Données de travail:
'''

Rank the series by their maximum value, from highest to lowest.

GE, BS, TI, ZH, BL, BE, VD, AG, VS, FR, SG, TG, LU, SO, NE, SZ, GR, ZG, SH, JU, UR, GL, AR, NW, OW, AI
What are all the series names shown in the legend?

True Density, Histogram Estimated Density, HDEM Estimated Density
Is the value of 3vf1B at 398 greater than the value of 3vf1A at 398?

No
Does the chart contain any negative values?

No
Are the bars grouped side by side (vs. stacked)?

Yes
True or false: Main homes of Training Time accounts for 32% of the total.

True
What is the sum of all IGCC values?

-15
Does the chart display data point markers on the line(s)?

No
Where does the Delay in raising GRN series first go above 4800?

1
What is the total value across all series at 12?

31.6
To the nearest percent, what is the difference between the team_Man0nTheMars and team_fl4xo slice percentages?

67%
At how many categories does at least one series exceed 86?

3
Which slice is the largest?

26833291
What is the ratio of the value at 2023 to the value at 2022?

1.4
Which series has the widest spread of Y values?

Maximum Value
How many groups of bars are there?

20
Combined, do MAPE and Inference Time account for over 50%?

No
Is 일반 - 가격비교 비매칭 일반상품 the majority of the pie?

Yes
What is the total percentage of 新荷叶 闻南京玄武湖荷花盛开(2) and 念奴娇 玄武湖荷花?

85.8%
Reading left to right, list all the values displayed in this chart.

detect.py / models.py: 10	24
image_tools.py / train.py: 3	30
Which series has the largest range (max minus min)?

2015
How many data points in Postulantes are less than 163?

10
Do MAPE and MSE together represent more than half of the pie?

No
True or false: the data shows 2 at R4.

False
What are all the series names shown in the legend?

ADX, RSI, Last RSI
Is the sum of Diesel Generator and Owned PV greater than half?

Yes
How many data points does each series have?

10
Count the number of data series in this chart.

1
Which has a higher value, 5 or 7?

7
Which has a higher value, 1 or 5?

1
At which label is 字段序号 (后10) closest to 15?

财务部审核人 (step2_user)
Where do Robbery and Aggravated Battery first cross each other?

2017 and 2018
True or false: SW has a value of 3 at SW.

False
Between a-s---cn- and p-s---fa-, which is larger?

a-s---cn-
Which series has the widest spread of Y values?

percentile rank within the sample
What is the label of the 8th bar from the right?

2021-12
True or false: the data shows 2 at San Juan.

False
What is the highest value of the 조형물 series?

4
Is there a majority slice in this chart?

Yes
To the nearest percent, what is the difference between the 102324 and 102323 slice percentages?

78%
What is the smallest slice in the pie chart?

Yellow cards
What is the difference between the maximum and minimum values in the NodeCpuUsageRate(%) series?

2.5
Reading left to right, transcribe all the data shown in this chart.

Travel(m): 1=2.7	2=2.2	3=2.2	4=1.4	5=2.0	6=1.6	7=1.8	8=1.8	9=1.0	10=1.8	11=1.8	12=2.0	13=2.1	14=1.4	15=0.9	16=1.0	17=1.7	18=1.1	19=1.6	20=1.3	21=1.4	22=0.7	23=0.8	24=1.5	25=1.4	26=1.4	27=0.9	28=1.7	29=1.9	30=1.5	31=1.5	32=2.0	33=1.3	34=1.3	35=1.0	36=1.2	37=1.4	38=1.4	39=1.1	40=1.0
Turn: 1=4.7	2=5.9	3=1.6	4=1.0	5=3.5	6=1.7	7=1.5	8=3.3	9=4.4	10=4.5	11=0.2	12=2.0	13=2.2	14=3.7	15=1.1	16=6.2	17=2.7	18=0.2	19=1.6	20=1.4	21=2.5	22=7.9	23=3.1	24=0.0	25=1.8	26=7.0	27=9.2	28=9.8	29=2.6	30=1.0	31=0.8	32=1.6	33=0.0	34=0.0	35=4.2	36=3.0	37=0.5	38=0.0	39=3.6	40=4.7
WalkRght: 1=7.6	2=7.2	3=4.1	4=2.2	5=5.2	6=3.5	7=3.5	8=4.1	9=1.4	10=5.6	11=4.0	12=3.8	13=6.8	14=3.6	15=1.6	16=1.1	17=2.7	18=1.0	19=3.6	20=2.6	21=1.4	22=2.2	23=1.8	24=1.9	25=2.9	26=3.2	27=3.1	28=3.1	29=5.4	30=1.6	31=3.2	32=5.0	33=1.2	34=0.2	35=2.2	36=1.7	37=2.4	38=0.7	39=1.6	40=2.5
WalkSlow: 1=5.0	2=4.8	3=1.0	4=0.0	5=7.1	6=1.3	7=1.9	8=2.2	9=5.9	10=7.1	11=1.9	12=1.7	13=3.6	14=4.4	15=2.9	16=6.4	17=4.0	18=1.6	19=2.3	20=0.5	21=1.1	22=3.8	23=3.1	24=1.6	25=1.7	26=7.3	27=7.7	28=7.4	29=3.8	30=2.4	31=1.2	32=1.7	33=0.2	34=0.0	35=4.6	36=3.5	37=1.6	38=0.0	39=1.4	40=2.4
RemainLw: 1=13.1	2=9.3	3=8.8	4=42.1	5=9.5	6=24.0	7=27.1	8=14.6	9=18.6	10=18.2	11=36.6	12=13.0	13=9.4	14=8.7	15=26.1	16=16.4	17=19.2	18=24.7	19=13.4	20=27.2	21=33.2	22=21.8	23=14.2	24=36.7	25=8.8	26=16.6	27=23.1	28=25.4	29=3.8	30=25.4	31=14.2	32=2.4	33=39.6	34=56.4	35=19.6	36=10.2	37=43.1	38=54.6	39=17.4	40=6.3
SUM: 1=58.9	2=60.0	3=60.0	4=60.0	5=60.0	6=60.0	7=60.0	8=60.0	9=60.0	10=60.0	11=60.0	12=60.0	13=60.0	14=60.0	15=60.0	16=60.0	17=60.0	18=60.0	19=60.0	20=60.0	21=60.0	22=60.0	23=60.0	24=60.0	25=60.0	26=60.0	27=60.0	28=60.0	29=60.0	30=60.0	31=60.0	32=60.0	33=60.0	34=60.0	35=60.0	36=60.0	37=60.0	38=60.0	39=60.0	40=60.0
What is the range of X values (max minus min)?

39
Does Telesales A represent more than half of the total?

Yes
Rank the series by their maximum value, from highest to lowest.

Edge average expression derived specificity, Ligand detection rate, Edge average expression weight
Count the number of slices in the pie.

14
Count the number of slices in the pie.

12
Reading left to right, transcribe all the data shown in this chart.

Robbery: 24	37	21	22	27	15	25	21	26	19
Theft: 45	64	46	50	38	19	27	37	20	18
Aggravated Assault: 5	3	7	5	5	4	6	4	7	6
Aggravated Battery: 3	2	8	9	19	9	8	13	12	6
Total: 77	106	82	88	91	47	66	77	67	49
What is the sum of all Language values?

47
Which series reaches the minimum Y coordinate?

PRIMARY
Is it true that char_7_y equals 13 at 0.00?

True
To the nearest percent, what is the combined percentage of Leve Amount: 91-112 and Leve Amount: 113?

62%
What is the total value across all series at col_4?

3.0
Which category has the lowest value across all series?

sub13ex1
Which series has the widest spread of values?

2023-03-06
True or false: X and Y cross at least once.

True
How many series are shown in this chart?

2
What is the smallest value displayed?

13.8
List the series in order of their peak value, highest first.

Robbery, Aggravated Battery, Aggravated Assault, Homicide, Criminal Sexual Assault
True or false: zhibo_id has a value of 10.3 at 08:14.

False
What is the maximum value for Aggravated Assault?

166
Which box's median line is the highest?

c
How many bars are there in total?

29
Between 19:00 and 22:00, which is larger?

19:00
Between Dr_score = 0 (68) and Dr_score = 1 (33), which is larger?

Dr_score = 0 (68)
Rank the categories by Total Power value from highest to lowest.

'''

Consignes du problème:
Rassemblez, en les recopiant, toutes les lignes des enregistrements qui contiennent le mot « points ».

Corrigé:
How many data points in Postulantes are less than 163?
How many data points does each series have?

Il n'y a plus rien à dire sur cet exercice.